Seven government ministers will attend the climate meeting, along with Swedish royalty. Minister for the environment, Åsa Romson will lead the 60-person Swedish delegation.
Up until today, 169 countries have agreed to lower their greenhouse gas emissions. However, several key issues remain unsolved, including the legal status of the agreement.
In total, 138 world leaders are expected to attend on the opening day. The recent terrorist attacks have overshadowed the climate meeting and the ban on public gatherings will remain until after the climate meeting.
One event that has been cancelled is the climate march, which was meant to gather around a million activists on the streets of Paris on 29 November. Anna Marklund, climate ambassador of non-profit organization Diakonia, had planned to participate and was disappointed after hearing the news.
"This entire year we've been working really hard on our campaign; Act Now For Climate Justice, and the climax of the campaign was that we were all going to go in a bus to Paris and take part in this rally, so of course it's a big disappointment," says Marklund.
However, all the work they have put in will not go to waste. Instead of Paris, there will be a climate march in Stockholm.

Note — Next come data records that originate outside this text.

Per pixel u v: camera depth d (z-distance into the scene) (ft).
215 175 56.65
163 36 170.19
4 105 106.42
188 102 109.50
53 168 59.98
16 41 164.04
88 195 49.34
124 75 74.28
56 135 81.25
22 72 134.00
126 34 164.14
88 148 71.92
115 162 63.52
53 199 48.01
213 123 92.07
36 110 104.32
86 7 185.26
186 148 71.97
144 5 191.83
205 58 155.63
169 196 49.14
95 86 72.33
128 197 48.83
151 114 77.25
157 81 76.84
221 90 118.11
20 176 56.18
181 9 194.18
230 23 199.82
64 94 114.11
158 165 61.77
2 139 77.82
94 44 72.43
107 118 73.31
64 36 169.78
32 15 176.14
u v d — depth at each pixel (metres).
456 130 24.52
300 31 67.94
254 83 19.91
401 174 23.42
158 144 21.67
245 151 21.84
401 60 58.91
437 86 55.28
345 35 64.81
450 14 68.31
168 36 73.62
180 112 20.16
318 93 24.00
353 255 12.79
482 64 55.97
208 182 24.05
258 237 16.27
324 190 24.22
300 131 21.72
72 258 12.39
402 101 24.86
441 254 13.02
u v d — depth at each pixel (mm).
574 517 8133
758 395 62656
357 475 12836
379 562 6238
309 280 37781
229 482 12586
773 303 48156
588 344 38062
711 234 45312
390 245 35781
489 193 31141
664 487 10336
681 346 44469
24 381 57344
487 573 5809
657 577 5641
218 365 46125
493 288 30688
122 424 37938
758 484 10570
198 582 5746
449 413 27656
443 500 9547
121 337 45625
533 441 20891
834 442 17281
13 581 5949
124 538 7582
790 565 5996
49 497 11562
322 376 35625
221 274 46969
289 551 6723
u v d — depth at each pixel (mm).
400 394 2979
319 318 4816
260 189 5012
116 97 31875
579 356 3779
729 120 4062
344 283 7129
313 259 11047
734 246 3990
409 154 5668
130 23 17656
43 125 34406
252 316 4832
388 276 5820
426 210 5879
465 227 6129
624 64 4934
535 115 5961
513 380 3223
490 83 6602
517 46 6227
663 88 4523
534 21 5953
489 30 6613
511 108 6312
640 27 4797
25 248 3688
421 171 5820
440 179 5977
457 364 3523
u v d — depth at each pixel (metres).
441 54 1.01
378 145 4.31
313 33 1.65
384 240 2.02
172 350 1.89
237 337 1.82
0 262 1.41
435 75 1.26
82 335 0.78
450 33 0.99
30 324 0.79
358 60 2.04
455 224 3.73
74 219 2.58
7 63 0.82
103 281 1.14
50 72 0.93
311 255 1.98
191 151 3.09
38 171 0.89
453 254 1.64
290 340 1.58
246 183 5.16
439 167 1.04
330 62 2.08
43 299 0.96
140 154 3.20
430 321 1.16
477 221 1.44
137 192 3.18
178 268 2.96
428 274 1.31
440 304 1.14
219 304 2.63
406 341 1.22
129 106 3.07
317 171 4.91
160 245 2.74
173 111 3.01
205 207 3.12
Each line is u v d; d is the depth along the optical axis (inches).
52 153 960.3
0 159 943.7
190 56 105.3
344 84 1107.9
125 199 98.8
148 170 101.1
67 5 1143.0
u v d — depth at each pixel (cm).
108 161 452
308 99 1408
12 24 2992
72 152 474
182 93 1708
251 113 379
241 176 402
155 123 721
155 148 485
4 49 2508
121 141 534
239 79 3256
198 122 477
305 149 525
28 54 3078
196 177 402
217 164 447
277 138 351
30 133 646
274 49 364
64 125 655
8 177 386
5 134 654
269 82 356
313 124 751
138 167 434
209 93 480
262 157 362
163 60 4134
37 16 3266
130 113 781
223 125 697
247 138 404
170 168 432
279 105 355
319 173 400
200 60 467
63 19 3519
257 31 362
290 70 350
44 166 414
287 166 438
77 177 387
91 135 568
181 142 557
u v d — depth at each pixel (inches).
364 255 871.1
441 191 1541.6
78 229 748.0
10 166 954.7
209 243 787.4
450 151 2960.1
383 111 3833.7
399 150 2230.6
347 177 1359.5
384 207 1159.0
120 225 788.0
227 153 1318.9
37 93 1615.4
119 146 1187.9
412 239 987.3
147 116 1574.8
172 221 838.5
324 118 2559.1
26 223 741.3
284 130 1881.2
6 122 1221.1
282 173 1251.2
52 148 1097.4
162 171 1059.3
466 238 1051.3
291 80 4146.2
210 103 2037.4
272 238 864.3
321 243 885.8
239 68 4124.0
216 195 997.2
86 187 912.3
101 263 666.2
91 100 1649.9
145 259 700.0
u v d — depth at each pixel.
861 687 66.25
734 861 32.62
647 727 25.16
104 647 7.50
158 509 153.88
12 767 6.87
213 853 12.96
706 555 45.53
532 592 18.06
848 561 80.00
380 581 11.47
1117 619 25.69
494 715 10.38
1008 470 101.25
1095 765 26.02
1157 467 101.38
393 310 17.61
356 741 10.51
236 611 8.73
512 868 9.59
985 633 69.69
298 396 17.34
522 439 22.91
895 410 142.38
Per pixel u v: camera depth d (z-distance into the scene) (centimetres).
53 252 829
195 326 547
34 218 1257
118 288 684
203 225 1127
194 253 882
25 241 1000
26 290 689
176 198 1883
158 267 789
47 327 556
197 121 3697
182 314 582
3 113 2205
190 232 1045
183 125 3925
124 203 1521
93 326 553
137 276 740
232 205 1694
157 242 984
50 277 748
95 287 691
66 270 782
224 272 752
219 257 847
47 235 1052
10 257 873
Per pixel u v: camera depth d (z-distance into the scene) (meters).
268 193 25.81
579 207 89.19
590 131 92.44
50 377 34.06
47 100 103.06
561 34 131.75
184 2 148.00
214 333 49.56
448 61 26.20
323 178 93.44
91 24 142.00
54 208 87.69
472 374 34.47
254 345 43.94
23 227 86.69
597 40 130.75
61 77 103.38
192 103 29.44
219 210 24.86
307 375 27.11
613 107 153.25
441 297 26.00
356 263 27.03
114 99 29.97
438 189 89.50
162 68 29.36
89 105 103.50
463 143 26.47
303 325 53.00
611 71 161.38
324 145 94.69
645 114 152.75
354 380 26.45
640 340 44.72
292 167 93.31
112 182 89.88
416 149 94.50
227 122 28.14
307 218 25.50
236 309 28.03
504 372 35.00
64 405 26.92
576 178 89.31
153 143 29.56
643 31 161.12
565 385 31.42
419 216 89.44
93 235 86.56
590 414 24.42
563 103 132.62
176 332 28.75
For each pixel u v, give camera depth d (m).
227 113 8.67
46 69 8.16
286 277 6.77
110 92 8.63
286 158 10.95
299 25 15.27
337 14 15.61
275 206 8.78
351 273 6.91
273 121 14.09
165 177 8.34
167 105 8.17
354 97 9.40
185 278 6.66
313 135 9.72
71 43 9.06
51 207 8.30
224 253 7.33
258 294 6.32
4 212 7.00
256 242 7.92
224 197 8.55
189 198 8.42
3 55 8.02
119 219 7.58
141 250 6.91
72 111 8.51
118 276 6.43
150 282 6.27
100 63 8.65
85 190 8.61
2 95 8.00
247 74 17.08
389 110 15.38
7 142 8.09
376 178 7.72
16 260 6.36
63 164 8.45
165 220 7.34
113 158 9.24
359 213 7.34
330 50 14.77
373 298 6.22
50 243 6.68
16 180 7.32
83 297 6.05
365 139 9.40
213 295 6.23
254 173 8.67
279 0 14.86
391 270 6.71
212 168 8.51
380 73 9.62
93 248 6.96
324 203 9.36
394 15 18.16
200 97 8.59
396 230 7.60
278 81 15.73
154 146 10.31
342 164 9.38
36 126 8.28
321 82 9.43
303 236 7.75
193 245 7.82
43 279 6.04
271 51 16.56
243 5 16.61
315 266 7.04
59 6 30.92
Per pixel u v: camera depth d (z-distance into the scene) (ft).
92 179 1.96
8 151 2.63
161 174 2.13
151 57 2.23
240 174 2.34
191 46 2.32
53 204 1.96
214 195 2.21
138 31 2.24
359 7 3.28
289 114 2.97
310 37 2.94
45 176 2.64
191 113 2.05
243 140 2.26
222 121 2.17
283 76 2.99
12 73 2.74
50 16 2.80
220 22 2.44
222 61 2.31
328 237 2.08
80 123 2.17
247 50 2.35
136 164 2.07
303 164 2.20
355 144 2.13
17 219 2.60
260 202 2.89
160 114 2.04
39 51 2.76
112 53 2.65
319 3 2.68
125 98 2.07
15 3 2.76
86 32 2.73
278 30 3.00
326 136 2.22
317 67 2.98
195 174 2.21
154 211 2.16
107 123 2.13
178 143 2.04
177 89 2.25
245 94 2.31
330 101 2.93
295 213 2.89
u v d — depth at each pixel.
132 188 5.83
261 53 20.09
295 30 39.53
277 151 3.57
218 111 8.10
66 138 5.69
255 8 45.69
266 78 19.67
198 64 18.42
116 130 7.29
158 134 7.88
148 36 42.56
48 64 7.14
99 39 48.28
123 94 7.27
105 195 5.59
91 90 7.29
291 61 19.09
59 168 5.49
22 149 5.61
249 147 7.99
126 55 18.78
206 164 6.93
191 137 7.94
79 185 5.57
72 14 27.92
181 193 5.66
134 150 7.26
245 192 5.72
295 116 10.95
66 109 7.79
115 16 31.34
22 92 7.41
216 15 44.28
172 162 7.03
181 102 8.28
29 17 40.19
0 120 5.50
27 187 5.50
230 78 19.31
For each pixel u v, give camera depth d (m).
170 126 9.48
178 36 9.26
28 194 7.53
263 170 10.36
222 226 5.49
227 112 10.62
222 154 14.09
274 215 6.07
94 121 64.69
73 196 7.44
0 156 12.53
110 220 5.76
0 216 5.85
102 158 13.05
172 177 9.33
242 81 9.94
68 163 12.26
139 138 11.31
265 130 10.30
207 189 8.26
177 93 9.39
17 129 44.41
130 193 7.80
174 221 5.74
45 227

Together with the Swedish church and numerous Swedish organizations, Diakonia will march from Norra Bantorget to Mynttorget on 29 November.
The aim is to raise awareness of the importance of the agreement.
After the terrorist attacks, the government in Paris declared a state of emergency. However, it said that France is not succumbing to fear and stress and the climate meeting will go ahead as planned.
Marklund applauds the decision.
"I think it's great that it is happening because now, more than ever, it's important to show people that climate is a very important question. It's more important than ever and this year really is a super chance."
The 2015 United Nations Climate Change Conference, COP 21 or CMP 11 will be held in Paris, from November 30 to December 11.